RECORDS FOR THE TASK:
----------------
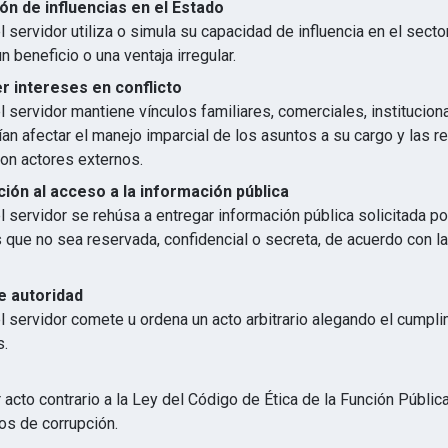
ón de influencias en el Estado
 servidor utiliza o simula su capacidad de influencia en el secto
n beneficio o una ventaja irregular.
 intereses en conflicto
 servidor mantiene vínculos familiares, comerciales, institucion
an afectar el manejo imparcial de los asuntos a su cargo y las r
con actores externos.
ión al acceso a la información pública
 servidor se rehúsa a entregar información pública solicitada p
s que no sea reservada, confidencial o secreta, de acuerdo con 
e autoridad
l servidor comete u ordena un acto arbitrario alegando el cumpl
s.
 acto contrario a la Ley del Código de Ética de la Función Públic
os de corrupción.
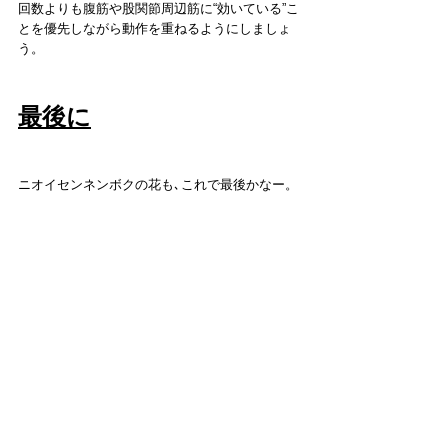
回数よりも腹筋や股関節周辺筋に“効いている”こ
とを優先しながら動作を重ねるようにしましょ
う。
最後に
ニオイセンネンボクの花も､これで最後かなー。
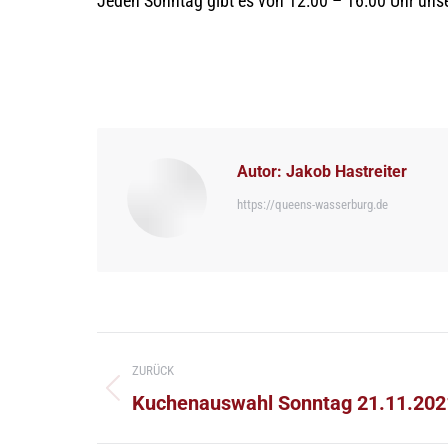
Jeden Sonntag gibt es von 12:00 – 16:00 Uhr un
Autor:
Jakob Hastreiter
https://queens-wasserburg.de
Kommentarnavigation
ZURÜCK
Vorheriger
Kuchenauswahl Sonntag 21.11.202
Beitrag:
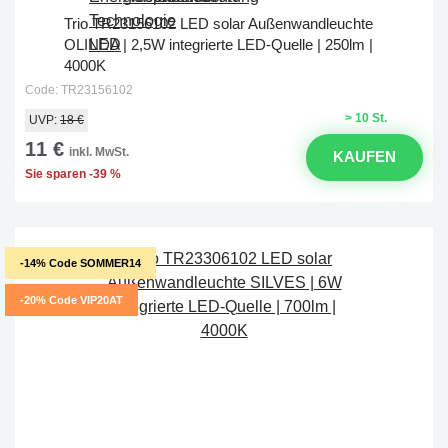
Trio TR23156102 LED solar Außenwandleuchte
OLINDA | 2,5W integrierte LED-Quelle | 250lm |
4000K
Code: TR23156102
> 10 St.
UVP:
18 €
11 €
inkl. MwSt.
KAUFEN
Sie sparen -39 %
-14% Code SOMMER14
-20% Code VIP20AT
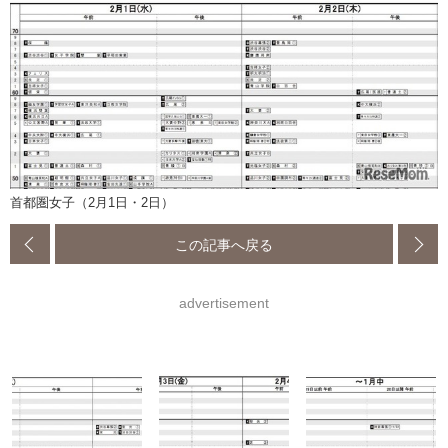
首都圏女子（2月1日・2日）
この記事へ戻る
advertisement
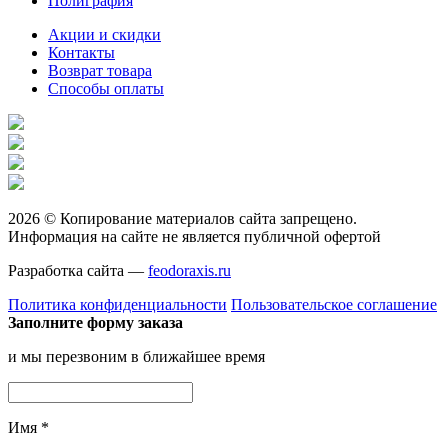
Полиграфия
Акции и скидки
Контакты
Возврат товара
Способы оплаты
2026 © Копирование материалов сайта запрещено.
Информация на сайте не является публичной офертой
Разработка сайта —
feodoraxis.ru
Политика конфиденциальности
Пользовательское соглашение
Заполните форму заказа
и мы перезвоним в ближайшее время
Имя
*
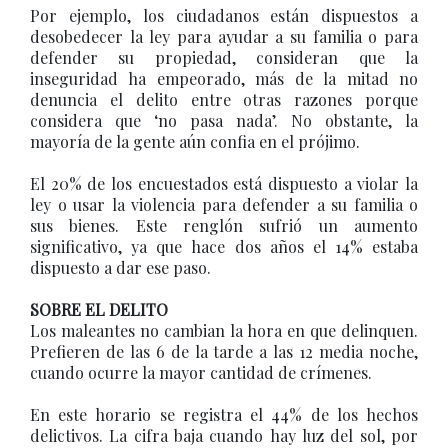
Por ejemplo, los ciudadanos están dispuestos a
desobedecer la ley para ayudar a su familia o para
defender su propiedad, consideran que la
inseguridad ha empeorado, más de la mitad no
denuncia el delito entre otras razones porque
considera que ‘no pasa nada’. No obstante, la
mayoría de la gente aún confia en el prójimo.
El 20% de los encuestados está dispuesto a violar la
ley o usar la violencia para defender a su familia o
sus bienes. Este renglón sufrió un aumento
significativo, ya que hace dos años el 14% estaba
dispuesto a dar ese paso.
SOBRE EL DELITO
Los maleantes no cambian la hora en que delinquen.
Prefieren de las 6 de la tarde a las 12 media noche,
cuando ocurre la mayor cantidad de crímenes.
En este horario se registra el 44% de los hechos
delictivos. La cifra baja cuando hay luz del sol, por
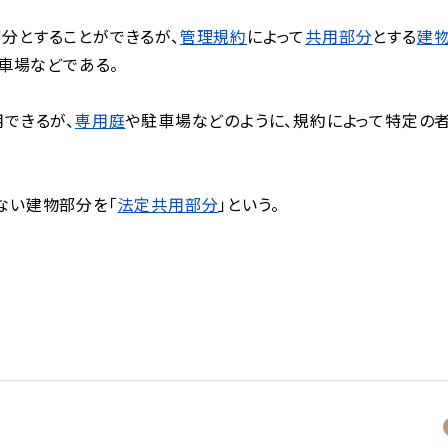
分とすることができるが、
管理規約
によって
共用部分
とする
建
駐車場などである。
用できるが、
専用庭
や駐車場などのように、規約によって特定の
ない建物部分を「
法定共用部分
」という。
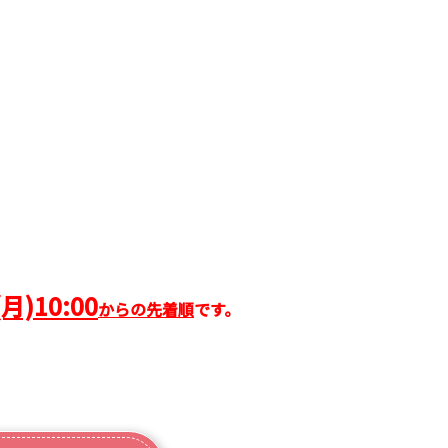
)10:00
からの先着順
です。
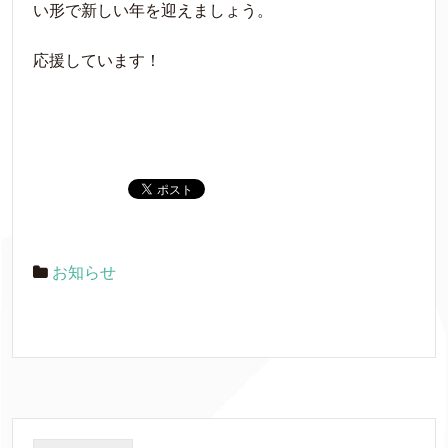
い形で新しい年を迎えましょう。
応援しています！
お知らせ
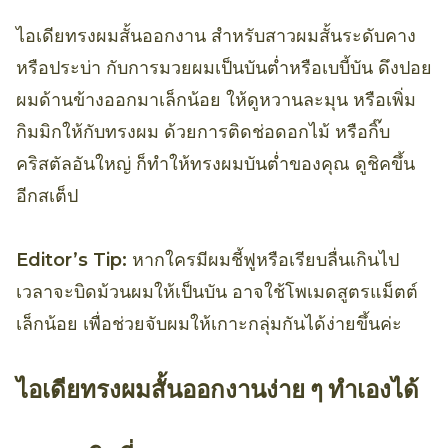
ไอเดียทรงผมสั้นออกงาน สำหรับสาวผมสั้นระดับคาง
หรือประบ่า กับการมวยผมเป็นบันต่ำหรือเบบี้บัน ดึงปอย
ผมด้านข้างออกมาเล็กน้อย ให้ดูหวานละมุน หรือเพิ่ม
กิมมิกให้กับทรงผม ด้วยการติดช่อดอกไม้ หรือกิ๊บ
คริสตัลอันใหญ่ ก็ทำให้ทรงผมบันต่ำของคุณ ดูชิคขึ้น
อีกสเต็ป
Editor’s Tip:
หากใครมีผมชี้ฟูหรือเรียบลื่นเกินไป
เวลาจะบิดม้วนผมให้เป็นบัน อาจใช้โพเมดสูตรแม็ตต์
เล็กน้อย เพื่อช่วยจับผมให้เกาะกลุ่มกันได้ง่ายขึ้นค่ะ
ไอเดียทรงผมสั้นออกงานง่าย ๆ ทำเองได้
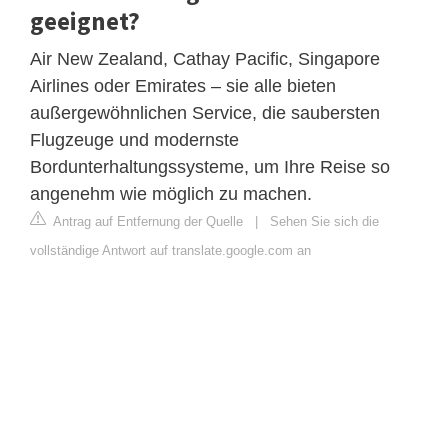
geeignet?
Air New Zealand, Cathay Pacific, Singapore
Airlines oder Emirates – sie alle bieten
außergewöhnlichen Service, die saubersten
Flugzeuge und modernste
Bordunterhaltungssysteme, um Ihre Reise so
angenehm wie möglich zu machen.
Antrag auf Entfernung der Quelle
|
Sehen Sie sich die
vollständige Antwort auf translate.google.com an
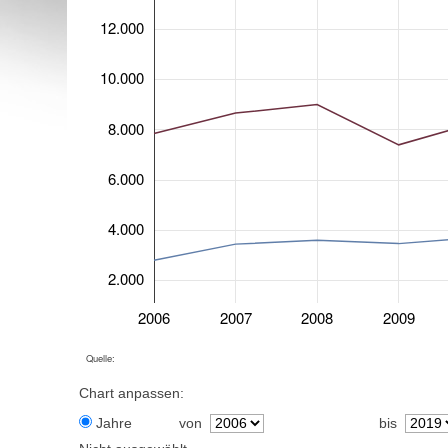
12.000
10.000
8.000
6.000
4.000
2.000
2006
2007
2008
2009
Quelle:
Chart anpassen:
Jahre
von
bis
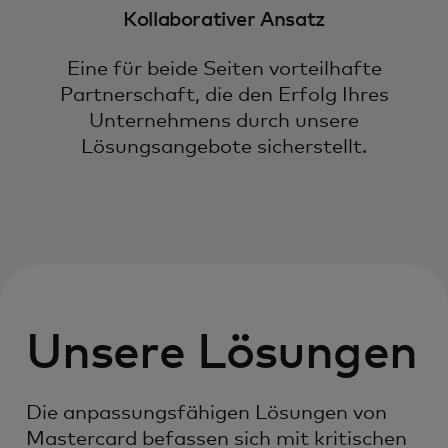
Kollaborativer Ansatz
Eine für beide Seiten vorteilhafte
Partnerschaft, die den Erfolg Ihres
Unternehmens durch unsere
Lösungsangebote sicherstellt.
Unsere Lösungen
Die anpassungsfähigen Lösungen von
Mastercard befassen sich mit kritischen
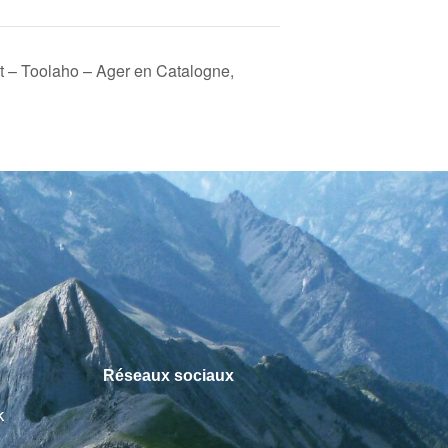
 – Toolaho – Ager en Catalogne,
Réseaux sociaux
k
----------------
EXERCISE DIRECTIONS:
State the number of lines in the material above that hold the word "сайта", adding nothing else.

RESULT BELOW:
2